Task for the records below: please retype exactly and only the lines from the first through the one with "the region; |", with every picture omitted.

**** SUPPLIED RECORDS ****

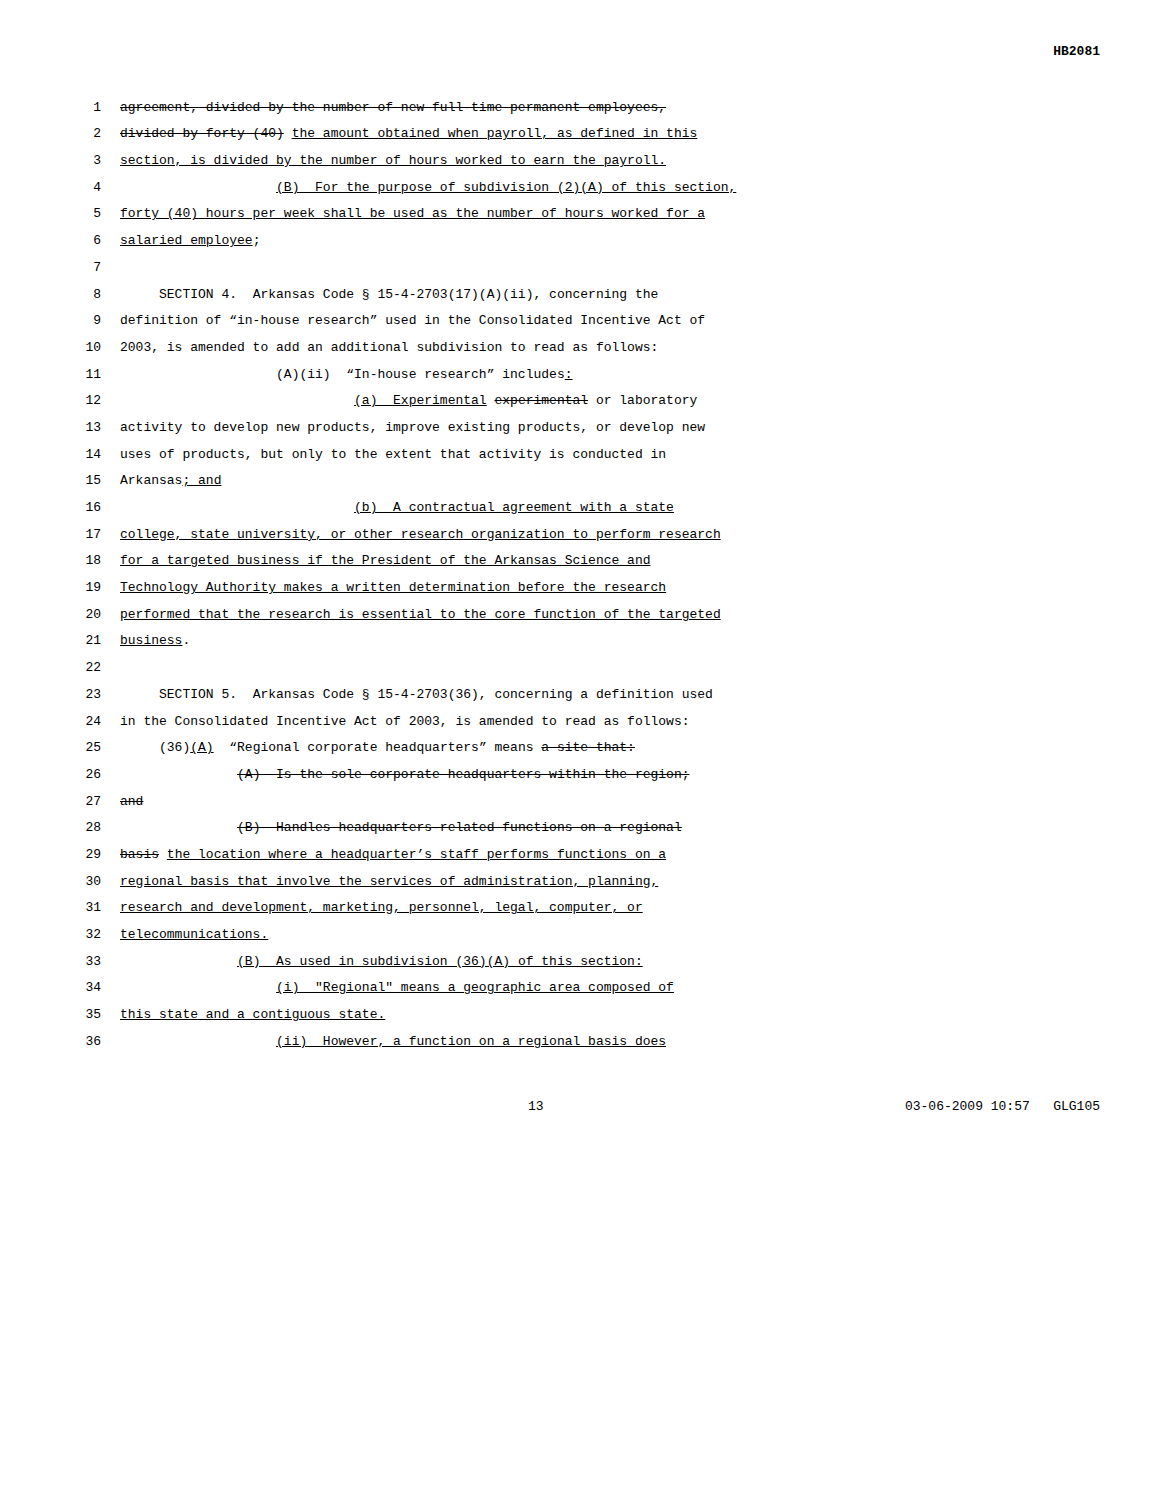HB2081
| 1 | agreement, divided by the number of new full-time permanent employees, |
| 2 | divided by forty (40) the amount obtained when payroll, as defined in this |
| 3 | section, is divided by the number of hours worked to earn the payroll. |
| 4 | (B) For the purpose of subdivision (2)(A) of this section, |
| 5 | forty (40) hours per week shall be used as the number of hours worked for a |
| 6 | salaried employee ; |
| 7 | |
| 8 | SECTION 4. Arkansas Code § 15-4-2703(17)(A)(ii), concerning the |
| 9 | definition of “in-house research” used in the Consolidated Incentive Act of |
| 10 | 2003, is amended to add an additional subdivision to read as follows: |
| 11 | (A)(ii) “In-house research” includes : |
| 12 | (a) Experimental experimental or laboratory |
| 13 | activity to develop new products, improve existing products, or develop new |
| 14 | uses of products, but only to the extent that activity is conducted in |
| 15 | Arkansas ; and |
| 16 | (b) A contractual agreement with a state |
| 17 | college, state university, or other research organization to perform research |
| 18 | for a targeted business if the President of the Arkansas Science and |
| 19 | Technology Authority makes a written determination before the research |
| 20 | performed that the research is essential to the core function of the targeted |
| 21 | business . |
| 22 | |
| 23 | SECTION 5. Arkansas Code § 15-4-2703(36), concerning a definition used |
| 24 | in the Consolidated Incentive Act of 2003, is amended to read as follows: |
| 25 | (36) (A) “Regional corporate headquarters” means a site that: |
| 26 | (A) Is the sole corporate headquarters within the region; |
| 27 | and |
| 28 | (B) Handles headquarters-related functions on a regional |
| 29 | basis the location where a headquarter’s staff performs functions on a |
| 30 | regional basis that involve the services of administration, planning, |
| 31 | research and development, marketing, personnel, legal, computer, or |
| 32 | telecommunications. |
| 33 | (B) As used in subdivision (36)(A) of this section: |
| 34 | (i) "Regional" means a geographic area composed of |
| 35 | this state and a contiguous state. |
| 36 | (ii) However, a function on a regional basis does |
13 03-06-2009 10:57 GLG105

****

ANSWER TO THE EXERCISE:
HB2081
| 1 | agreement, divided by the number of new full-time permanent employees, |
| 2 | divided by forty (40) the amount obtained when payroll, as defined in this |
| 3 | section, is divided by the number of hours worked to earn the payroll. |
| 4 | (B) For the purpose of subdivision (2)(A) of this section, |
| 5 | forty (40) hours per week shall be used as the number of hours worked for a |
| 6 | salaried employee ; |
| 7 | |
| 8 | SECTION 4. Arkansas Code § 15-4-2703(17)(A)(ii), concerning the |
| 9 | definition of “in-house research” used in the Consolidated Incentive Act of |
| 10 | 2003, is amended to add an additional subdivision to read as follows: |
| 11 | (A)(ii) “In-house research” includes : |
| 12 | (a) Experimental experimental or laboratory |
| 13 | activity to develop new products, improve existing products, or develop new |
| 14 | uses of products, but only to the extent that activity is conducted in |
| 15 | Arkansas ; and |
| 16 | (b) A contractual agreement with a state |
| 17 | college, state university, or other research organization to perform research |
| 18 | for a targeted business if the President of the Arkansas Science and |
| 19 | Technology Authority makes a written determination before the research |
| 20 | performed that the research is essential to the core function of the targeted |
| 21 | business . |
| 22 | |
| 23 | SECTION 5. Arkansas Code § 15-4-2703(36), concerning a definition used |
| 24 | in the Consolidated Incentive Act of 2003, is amended to read as follows: |
| 25 | (36) (A) “Regional corporate headquarters” means a site that: |
| 26 | (A) Is the sole corporate headquarters within the region; |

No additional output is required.